— WHAT YOU WILL DO —
From the first line through the line containing "water or food.", transcribe the records exactly and include no other lines.

— INPUT RECORDS —
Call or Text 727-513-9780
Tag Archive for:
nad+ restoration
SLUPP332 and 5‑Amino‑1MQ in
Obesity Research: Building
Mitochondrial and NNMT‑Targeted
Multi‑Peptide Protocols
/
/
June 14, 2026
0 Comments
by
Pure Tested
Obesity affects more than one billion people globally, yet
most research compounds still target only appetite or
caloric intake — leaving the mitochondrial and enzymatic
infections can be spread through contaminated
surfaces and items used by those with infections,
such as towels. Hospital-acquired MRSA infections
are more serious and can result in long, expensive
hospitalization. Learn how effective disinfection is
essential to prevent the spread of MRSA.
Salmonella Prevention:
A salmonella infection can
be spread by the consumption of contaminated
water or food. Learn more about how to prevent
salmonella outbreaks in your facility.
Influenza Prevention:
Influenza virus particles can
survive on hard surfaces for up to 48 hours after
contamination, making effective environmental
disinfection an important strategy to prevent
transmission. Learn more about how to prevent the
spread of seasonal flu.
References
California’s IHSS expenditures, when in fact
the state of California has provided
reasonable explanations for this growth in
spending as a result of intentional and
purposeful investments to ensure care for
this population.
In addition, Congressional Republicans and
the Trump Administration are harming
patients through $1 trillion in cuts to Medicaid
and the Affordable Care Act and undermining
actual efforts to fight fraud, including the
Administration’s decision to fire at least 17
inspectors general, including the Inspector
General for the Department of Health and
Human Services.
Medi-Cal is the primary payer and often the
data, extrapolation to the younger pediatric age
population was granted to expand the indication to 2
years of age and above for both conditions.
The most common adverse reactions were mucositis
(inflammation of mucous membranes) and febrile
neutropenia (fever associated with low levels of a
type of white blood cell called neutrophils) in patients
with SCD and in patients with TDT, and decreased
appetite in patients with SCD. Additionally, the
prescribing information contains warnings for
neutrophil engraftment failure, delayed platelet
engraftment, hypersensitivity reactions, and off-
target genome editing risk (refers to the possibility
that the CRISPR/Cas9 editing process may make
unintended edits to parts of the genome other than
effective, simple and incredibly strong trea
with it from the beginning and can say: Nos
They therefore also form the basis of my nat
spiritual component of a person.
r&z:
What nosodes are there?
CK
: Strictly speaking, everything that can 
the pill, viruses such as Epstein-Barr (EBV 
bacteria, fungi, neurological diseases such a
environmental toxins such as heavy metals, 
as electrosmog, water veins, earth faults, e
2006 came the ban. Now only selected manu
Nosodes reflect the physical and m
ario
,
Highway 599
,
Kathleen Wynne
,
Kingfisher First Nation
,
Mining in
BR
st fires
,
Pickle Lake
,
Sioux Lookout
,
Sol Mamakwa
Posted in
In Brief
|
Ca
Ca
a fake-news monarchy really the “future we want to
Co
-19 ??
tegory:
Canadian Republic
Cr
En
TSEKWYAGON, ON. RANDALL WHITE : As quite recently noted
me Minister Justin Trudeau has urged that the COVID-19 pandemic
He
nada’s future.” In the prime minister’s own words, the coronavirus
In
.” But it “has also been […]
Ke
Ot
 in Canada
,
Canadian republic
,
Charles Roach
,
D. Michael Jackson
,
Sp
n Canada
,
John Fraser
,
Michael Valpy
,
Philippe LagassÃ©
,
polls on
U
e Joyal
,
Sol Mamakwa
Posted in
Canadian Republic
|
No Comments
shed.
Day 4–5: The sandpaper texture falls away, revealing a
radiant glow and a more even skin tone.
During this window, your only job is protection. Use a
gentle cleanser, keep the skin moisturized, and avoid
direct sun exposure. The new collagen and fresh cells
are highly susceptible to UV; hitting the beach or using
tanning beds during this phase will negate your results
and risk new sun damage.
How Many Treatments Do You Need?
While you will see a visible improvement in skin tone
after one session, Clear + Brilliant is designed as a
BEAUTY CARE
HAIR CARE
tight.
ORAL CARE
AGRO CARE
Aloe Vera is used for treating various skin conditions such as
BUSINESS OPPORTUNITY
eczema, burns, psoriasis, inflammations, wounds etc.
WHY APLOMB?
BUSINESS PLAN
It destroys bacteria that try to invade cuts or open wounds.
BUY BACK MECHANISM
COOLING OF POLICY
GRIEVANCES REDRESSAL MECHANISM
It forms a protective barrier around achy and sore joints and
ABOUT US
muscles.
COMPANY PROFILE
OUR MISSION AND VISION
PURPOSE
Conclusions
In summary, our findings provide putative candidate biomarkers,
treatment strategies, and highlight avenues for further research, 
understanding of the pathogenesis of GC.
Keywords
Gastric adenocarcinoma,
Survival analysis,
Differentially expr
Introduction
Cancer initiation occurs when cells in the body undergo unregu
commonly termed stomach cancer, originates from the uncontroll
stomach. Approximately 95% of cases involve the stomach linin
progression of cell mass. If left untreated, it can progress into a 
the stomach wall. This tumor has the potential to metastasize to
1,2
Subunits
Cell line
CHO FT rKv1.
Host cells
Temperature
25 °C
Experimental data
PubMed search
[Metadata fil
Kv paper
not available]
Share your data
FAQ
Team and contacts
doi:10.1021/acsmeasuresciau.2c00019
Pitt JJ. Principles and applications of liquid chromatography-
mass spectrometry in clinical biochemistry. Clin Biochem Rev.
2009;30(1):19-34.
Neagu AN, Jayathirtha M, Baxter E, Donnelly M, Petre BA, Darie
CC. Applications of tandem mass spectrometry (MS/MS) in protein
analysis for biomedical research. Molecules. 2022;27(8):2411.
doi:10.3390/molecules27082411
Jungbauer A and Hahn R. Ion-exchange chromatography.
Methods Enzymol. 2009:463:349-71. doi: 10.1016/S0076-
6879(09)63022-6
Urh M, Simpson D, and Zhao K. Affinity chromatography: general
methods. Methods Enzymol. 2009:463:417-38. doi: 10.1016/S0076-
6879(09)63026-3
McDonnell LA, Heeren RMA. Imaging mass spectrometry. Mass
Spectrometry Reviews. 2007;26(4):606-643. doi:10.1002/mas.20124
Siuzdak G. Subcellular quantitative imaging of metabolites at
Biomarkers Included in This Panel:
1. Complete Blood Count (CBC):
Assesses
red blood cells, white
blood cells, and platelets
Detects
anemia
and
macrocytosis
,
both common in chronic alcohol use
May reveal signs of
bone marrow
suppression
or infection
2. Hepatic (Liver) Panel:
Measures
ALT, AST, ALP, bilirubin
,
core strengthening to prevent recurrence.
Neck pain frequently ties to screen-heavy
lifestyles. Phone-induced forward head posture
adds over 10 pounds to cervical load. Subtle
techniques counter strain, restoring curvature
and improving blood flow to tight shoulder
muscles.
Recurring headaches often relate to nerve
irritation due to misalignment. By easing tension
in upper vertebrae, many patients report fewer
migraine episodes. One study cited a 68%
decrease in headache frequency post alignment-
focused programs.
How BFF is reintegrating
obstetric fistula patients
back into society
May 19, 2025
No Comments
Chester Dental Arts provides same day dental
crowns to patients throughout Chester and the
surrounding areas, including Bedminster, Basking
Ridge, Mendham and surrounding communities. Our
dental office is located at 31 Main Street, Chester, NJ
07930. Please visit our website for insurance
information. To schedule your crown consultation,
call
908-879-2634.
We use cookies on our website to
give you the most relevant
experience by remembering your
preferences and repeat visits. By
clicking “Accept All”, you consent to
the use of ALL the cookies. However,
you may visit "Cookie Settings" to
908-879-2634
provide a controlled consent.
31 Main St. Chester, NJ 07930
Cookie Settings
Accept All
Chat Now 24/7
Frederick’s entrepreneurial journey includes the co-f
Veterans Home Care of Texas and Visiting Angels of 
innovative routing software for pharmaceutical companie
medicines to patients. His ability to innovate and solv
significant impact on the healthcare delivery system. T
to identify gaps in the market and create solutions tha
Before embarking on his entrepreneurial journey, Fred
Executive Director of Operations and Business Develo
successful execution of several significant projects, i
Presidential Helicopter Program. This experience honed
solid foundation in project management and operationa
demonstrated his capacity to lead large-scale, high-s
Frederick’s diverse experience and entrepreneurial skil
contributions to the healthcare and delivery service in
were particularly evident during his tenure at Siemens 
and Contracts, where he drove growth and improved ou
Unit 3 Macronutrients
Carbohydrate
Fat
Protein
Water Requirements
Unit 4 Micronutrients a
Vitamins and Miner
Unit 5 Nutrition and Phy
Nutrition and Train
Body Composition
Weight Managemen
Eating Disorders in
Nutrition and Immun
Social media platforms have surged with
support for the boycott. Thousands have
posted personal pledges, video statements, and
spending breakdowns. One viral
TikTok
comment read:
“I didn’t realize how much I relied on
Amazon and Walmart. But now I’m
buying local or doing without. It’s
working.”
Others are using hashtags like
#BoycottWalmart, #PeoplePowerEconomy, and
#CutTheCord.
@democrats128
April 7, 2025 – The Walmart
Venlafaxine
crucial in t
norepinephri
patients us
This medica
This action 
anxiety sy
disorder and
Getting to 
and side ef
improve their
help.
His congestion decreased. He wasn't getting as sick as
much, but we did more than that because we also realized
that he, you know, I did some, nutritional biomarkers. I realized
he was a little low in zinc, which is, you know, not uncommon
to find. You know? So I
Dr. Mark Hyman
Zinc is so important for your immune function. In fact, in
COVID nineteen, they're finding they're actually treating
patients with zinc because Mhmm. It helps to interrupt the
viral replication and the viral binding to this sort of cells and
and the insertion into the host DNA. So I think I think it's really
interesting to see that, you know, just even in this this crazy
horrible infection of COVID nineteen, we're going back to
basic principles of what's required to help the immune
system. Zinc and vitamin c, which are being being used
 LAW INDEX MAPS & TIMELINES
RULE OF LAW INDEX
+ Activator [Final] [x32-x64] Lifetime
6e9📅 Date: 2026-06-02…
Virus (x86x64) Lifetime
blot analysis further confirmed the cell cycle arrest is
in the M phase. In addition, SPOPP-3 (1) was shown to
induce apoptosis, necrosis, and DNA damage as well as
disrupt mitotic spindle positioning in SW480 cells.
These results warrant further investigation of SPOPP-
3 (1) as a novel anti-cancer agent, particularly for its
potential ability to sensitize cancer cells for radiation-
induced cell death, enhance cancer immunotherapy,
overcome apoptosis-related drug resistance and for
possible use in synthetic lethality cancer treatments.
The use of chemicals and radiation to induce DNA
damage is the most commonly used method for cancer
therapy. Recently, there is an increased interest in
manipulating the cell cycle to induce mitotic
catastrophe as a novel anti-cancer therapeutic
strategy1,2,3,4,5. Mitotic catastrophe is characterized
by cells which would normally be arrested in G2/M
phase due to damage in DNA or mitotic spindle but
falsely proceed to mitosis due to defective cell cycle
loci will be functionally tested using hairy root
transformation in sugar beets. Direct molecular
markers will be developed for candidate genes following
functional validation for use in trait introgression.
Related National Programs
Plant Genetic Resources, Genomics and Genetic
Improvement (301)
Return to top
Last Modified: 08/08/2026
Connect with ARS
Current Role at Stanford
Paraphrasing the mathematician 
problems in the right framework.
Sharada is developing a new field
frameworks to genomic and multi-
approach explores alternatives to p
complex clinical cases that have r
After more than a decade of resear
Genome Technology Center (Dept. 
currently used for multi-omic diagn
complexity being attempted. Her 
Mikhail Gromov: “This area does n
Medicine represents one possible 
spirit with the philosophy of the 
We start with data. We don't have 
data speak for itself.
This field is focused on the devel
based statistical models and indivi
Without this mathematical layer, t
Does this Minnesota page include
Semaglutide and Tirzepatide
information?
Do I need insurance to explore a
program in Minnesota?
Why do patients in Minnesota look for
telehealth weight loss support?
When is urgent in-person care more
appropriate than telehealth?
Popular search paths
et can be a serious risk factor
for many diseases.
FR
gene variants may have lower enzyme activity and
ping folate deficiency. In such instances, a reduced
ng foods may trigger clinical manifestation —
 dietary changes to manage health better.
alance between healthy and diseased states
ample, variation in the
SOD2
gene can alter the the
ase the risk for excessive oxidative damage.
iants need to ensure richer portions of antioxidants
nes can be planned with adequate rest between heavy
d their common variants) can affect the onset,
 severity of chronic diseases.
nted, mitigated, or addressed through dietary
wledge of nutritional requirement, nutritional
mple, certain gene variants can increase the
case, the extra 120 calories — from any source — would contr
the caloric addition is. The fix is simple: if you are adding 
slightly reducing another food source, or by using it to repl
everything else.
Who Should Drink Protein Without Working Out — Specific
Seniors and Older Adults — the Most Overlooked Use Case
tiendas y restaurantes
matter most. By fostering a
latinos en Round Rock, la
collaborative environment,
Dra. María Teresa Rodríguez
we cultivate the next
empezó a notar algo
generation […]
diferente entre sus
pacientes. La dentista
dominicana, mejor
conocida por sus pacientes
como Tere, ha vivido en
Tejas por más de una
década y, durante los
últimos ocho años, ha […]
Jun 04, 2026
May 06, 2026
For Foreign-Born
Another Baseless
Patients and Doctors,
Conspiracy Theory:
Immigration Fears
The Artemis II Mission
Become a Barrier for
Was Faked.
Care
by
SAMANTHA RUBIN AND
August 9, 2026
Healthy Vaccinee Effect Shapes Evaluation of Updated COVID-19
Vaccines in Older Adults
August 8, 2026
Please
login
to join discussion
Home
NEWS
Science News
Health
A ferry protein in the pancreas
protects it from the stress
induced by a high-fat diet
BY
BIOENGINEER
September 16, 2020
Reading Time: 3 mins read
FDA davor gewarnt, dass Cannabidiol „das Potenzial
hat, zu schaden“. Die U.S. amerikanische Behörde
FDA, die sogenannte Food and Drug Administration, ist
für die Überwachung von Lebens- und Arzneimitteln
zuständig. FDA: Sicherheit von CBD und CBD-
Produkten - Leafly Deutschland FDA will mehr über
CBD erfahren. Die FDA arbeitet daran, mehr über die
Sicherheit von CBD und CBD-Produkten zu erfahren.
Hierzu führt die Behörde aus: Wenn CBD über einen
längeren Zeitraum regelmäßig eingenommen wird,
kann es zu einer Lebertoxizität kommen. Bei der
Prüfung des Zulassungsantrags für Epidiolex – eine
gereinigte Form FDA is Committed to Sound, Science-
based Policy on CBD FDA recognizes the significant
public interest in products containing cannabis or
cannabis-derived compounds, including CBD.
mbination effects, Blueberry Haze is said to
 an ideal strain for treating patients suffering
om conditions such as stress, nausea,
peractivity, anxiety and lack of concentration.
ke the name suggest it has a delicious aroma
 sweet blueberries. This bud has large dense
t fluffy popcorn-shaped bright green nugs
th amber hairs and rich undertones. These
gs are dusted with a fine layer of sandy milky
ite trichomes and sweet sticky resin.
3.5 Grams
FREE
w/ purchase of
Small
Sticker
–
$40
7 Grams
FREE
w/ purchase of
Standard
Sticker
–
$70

— EXERCISE OUTPUT —
Call or Text 727-513-9780
Tag Archive for:
nad+ restoration
SLUPP332 and 5‑Amino‑1MQ in
Obesity Research: Building
Mitochondrial and NNMT‑Targeted
Multi‑Peptide Protocols
/
/
June 14, 2026
0 Comments
by
Pure Tested
Obesity affects more than one billion people globally, yet
most research compounds still target only appetite or
caloric intake — leaving the mitochondrial and enzymatic
infections can be spread through contaminated
surfaces and items used by those with infections,
such as towels. Hospital-acquired MRSA infections
are more serious and can result in long, expensive
hospitalization. Learn how effective disinfection is
essential to prevent the spread of MRSA.
Salmonella Prevention:
A salmonella infection can
be spread by the consumption of contaminated
water or food. Learn more about how to prevent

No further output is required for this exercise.